WORK TO COMPLETE: Please retype the items below word for word, starting with the line that contains "Please take a look at the pressure" and going on through the end of the items. Leave the pictures out of your answer.

SUPPLIED MATERIAL:
|---|
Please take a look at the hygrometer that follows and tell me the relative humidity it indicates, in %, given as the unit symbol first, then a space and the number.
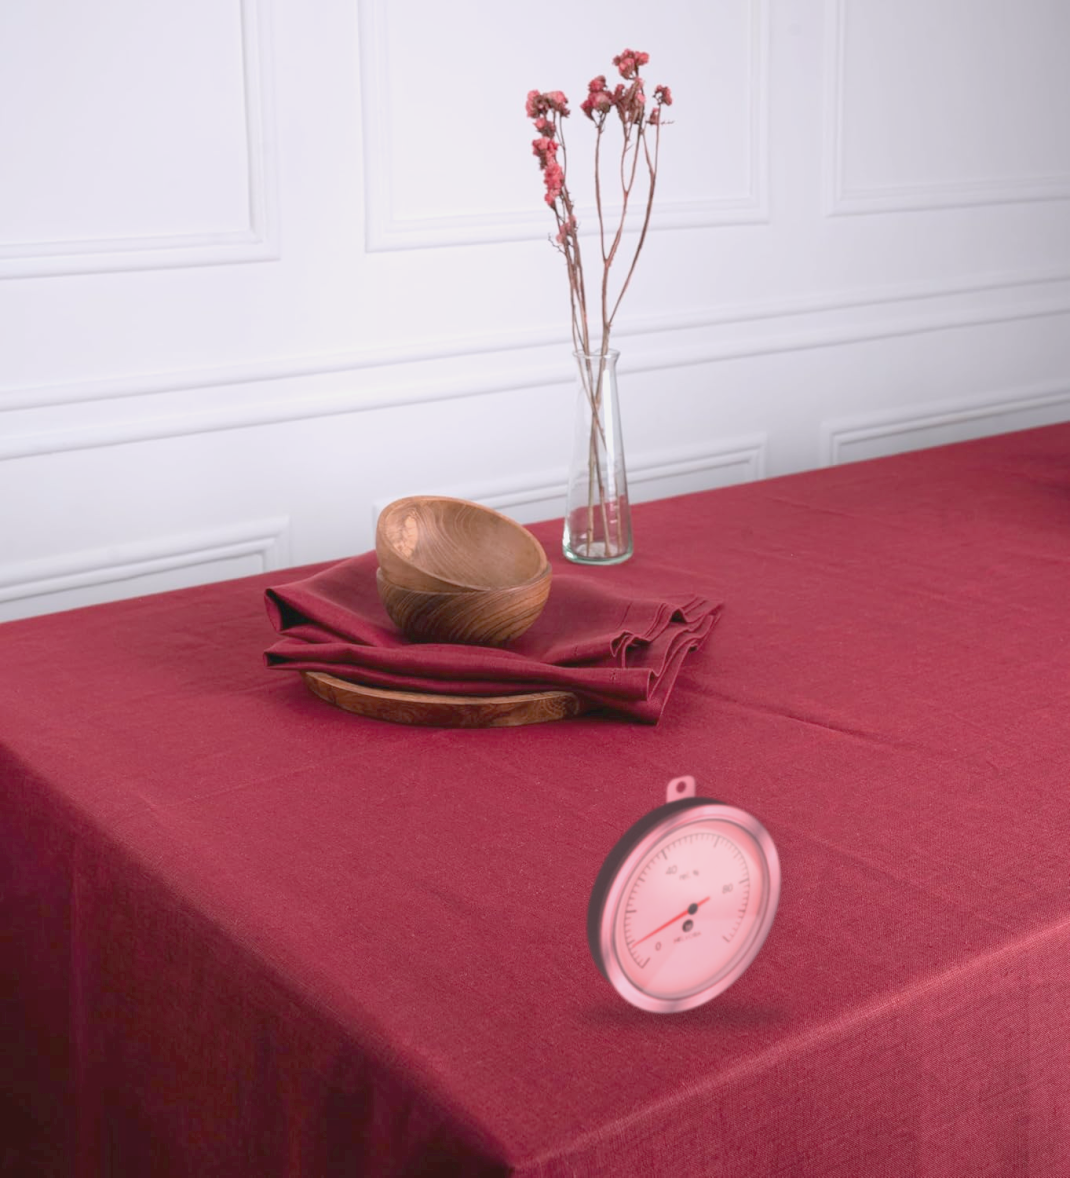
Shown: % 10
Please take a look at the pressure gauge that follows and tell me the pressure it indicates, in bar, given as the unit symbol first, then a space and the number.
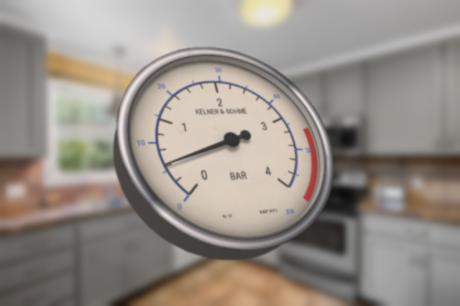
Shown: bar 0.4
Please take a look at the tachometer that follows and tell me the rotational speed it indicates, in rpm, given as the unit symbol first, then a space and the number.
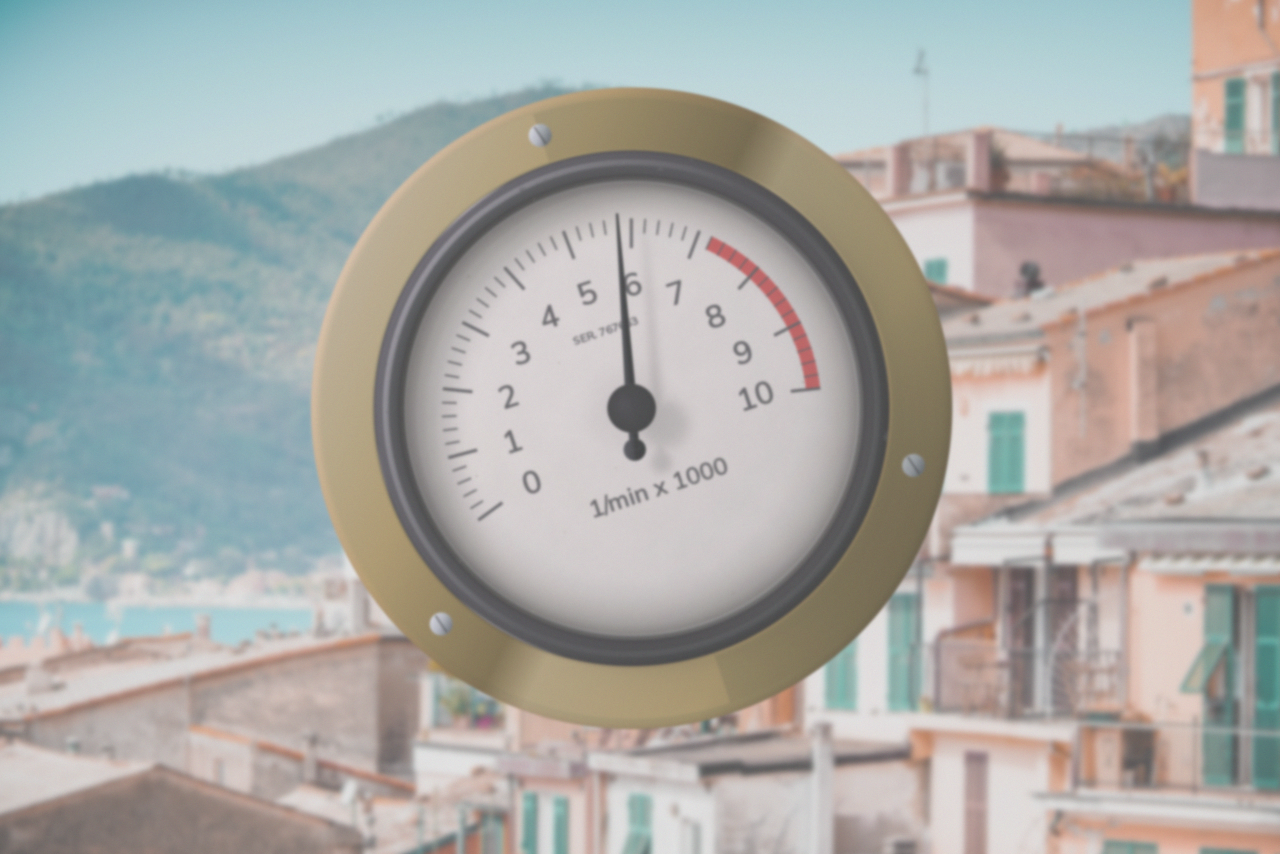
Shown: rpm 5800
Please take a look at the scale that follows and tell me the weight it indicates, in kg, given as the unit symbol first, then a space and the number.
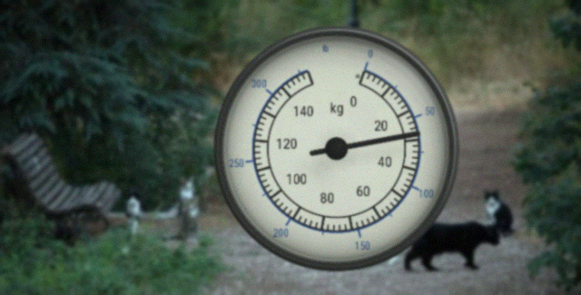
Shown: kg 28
|---|
RESULT FOR THIS TASK:
Please take a look at the pressure gauge that follows and tell me the pressure it indicates, in bar, given as the unit symbol first, then a space and the number.
Shown: bar 0.4
Please take a look at the tachometer that follows and tell me the rotational speed it indicates, in rpm, given as the unit symbol first, then a space and the number.
Shown: rpm 5800
Please take a look at the scale that follows and tell me the weight it indicates, in kg, given as the unit symbol first, then a space and the number.
Shown: kg 28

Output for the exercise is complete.